▸ Data visualization images
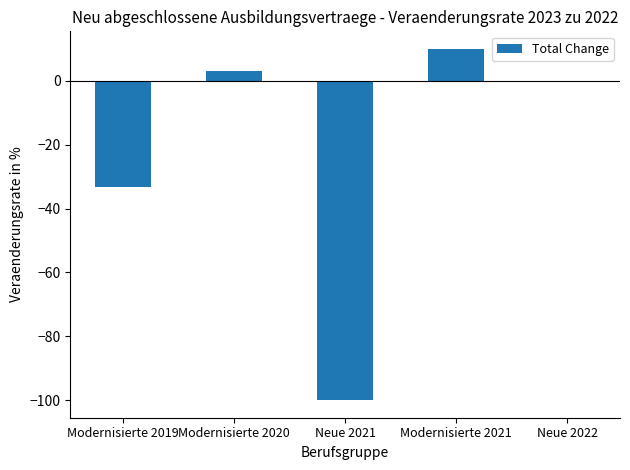

Count the number of data series in this chart.

1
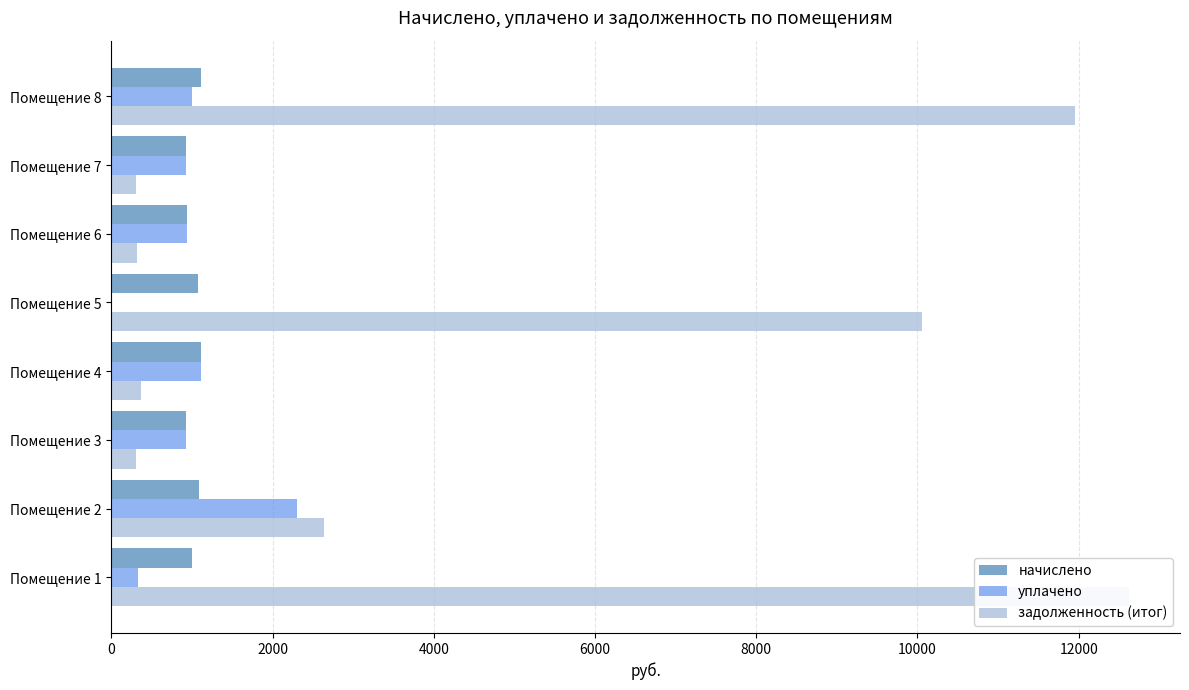

What is the sum of all уплачено values?

7535.0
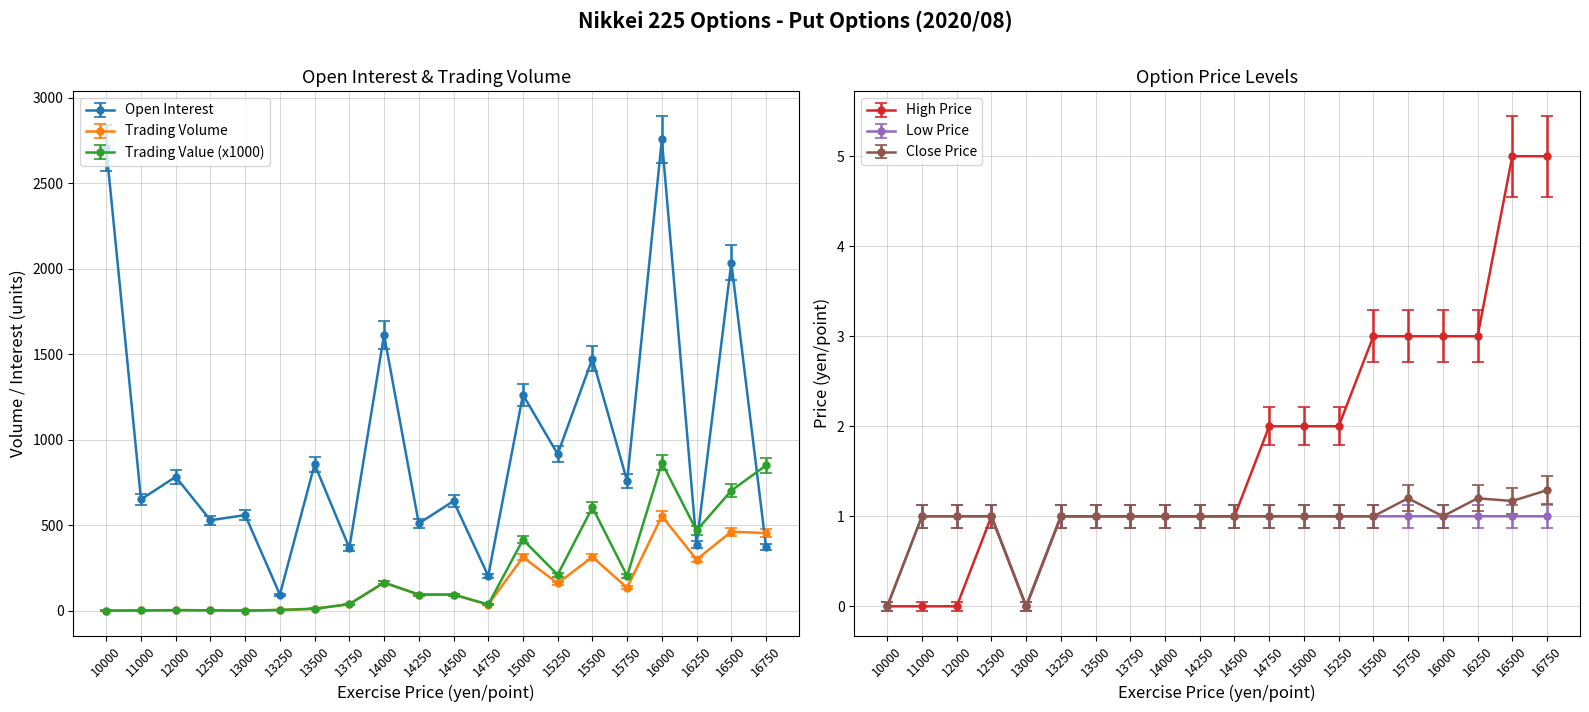

What is the average value of the Trading Volume series?

157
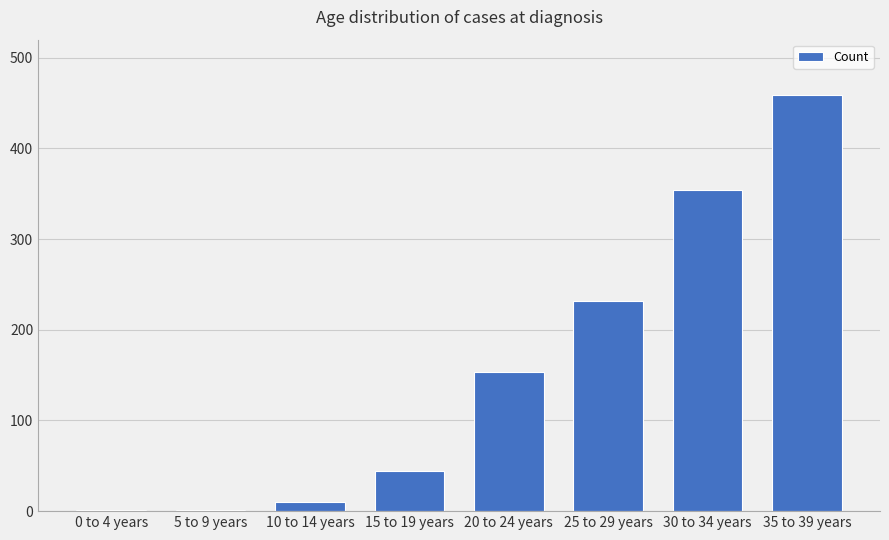

Reading left to right, extract all data points from this chart.

1	1	10	44	154	232	354	459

▸ Directions for this task
Rewrite the lines above, substituting "graph" for every occurrence of "chart" and keeping everything else as it is. Omit the pictures from your answer.

▸ Result
Count the number of data series in this graph.

1

What is the sum of all уплачено values?

7535.0

What is the average value of the Trading Volume series?

157

Reading left to right, extract all data points from this graph.

1	1	10	44	154	232	354	459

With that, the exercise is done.